Can you write out every line from the start of the records below through the line containing "당신이 이상해서가 아니라, 변화하는 세상 속에서 잘 살아", leaving out any pictures?

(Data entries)
####

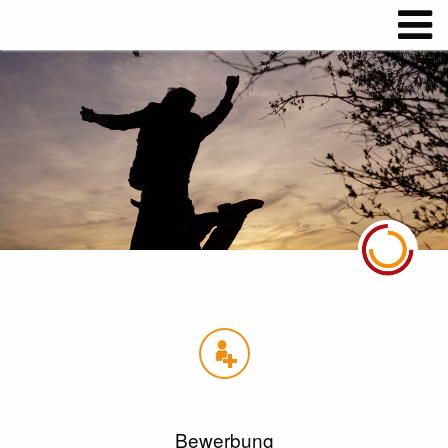
Bewerbung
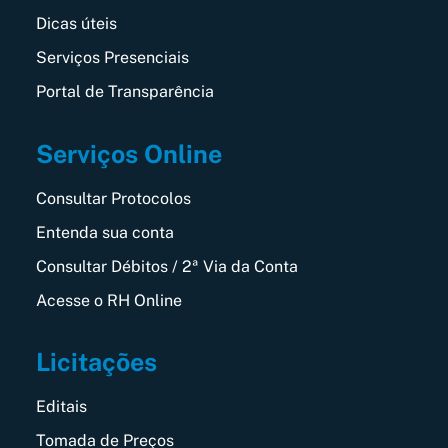
Dicas úteis
Serviços Presenciais
Portal de Transparência
Serviços Online
Consultar Protocolos
Entenda sua conta
Consultar Débitos / 2ª Via da Conta
Acesse o RH Online
Licitações
Editais
Tomada de Preços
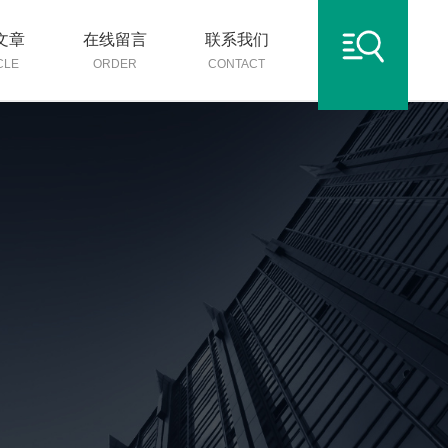
文章
在线留言
联系我们
CLE
ORDER
CONTACT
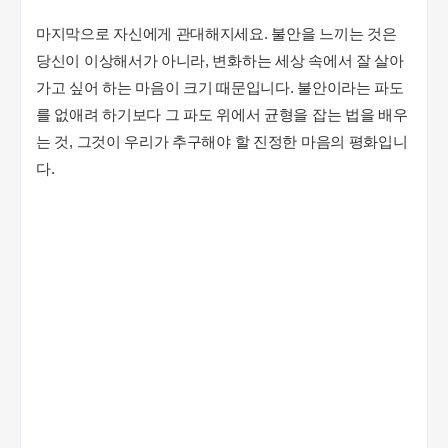
마지막으로 자신에게 관대해지세요. 불안을 느끼는 것은
당신이 이상해서가 아니라, 변화하는 세상 속에서 잘 살아
가고 싶어 하는 마음이 크기 때문입니다. 불안이라는 파도
를 없애려 하기보다 그 파도 위에서 균형을 잡는 법을 배우
는 것, 그것이 우리가 추구해야 할 진정한 마음의 평화입니
다.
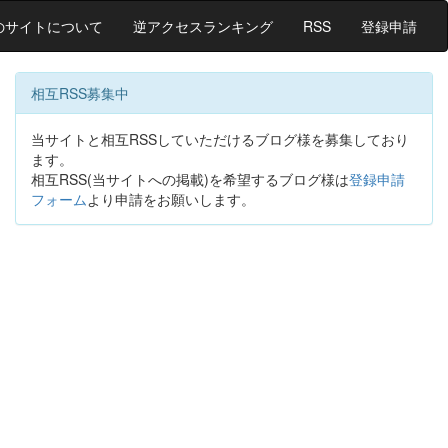
のサイトについて
逆アクセスランキング
RSS
登録申請
相互RSS募集中
当サイトと相互RSSしていただけるブログ様を募集しており
ます。
相互RSS(当サイトへの掲載)を希望するブログ様は
登録申請
フォーム
より申請をお願いします。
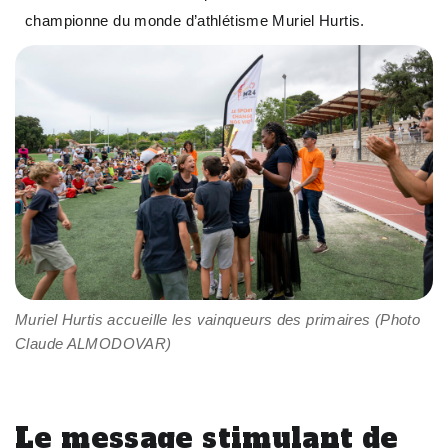
championne du monde d’athlétisme Muriel Hurtis.
Muriel Hurtis accueille les vainqueurs des primaires (Photo
Claude ALMODOVAR)
Le message stimulant de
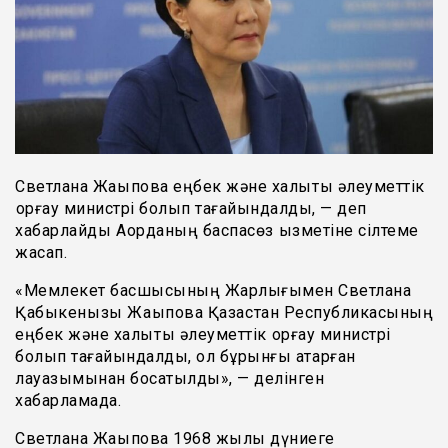
Светлана Жақыпова еңбек және халықты әлеуметтік
қорғау министрі болып тағайындалды, — деп
хабарлайды Ақорданың баспасөз қызметіне сілтеме
жасап.
«Мемлекет басшысының Жарлығымен Светлана
Қабыкенқызы Жақыпова Қазақстан Республикасының
еңбек және халықты әлеуметтік қорғау министрі
болып тағайындалды, ол бұрынғы атқарған
лауазымынан босатылды», — делінген
хабарламада.
Светлана Жақыпова 1968 жылы дүниеге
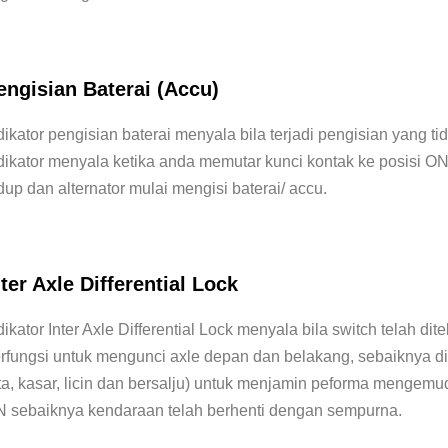
engisian Baterai (Accu)
dikator pengisian baterai menyala bila terjadi pengisian yang t
dikator menyala ketika anda memutar kunci kontak ke posisi ON 
dup dan alternator mulai mengisi baterai/ accu.
nter Axle Differential Lock
dikator Inter Axle Differential Lock menyala bila switch telah dite
rfungsi untuk mengunci axle depan dan belakang, sebaiknya dia
ta, kasar, licin dan bersalju) untuk menjamin peforma mengemu
 sebaiknya kendaraan telah berhenti dengan sempurna.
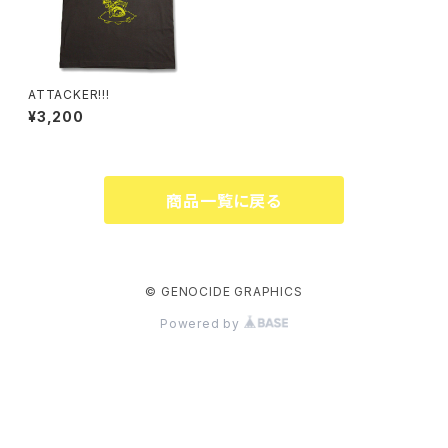
ATTACKER!!!
¥3,200
商品一覧に戻る
© GENOCIDE GRAPHICS
Powered by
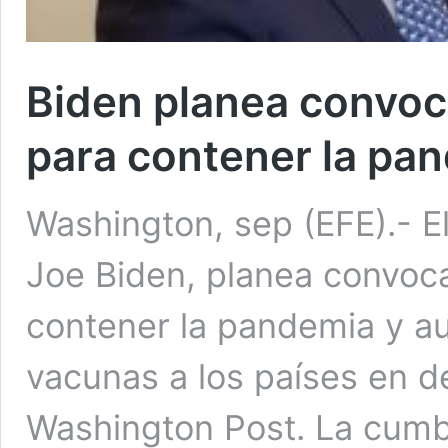
Biden planea convoc
para contener la pa
Washington, sep (EFE).- E
Joe Biden, planea convoc
contener la pandemia y au
vacunas a los países en de
Washington Post. La cumbr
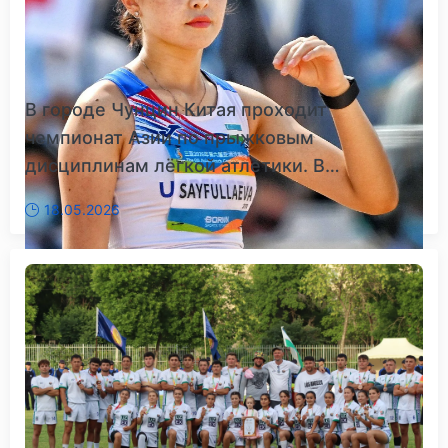
В городе Чунцин Китая проходит
чемпионат Азии по прыжковым
дисциплинам лёгкой атлетики. В
стартовый ...
18.05.2026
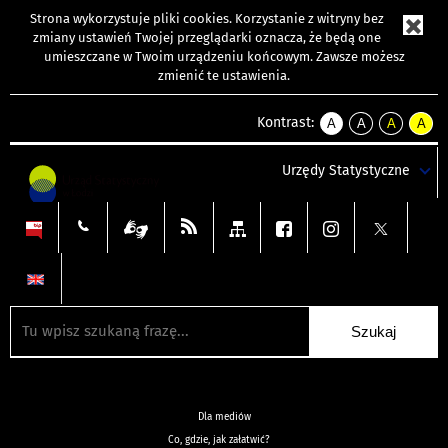
Strona wykorzystuje
pliki cookies
. Korzystanie z witryny bez
zmiany ustawień Twojej przeglądarki oznacza, że będą one
umieszczane w Twoim urządzeniu końcowym. Zawsze możesz
zmienić te ustawienia.
Kontrast:
A
A
A
A
kontrast
kontrast
kontrast
kontra
domyślny
biały
żółty
czarny
Urzędy Statystyczne
tekst
tekst
tekst
na
na
na
czarnym
czarnym
żółtym
Dla mediów
Co, gdzie, jak załatwić?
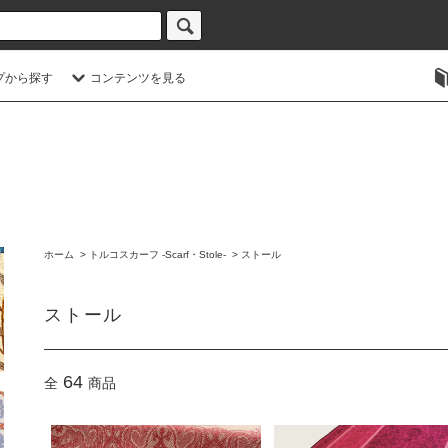
プから探す
コンテンツを見る
ホーム
>
トルコスカーフ -Scarf・Stole-
>
ストール
ストール
64
全
商品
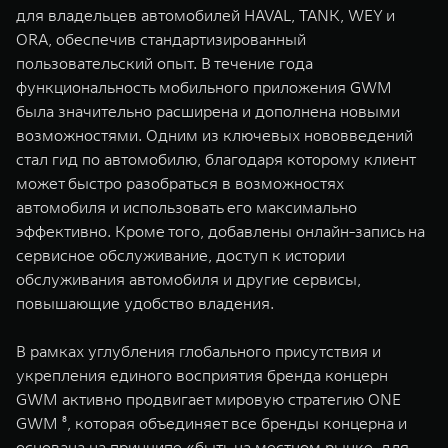
для владельцев автомобилей HAVAL, TANK, WEY и
ORA, обеспечив стандартизированный
пользовательский опыт. В течение года
функциональность мобильного приложения GWM
была значительно расширена и дополнена новыми
возможностями. Одним из ключевых нововведений
стал гид по автомобилю, благодаря которому клиент
может быстро разобраться в возможностях
автомобиля и использовать его максимально
эффективно. Кроме того, добавлены онлайн-запись на
сервисное обслуживание, доступ к истории
обслуживания автомобиля и другие сервисы,
повышающие удобство владения.
В рамках углубления глобального присутствия и
укрепления единого восприятия бренда концерн
GWM активно продвигает мировую стратегию ONE
GWM ⁸, которая объединяет все бренды концерна и
основана на принципе «быть на местном рынке, для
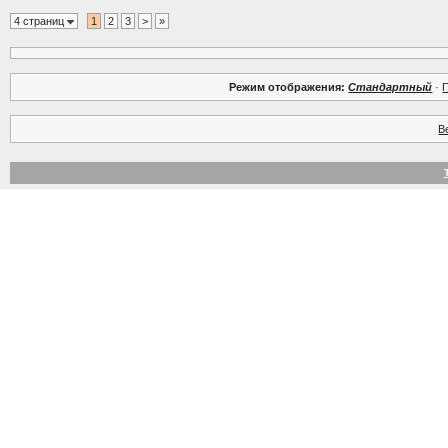
4 страниц
1
2
3
>
»
Режим отображения:
Стандартный
·
В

####

**Answer to this task**
Bewerbung
Dicas úteis
Serviços Presenciais
Portal de Transparência
Serviços Online
Consultar Protocolos
Entenda sua conta
Consultar Débitos / 2ª Via da Conta
Acesse o RH Online
Licitações
Editais
Tomada de Preços
文章
在线留言
联系我们
CLE
ORDER
CONTACT
마지막으로 자신에게 관대해지세요. 불안을 느끼는 것은
당신이 이상해서가 아니라, 변화하는 세상 속에서 잘 살아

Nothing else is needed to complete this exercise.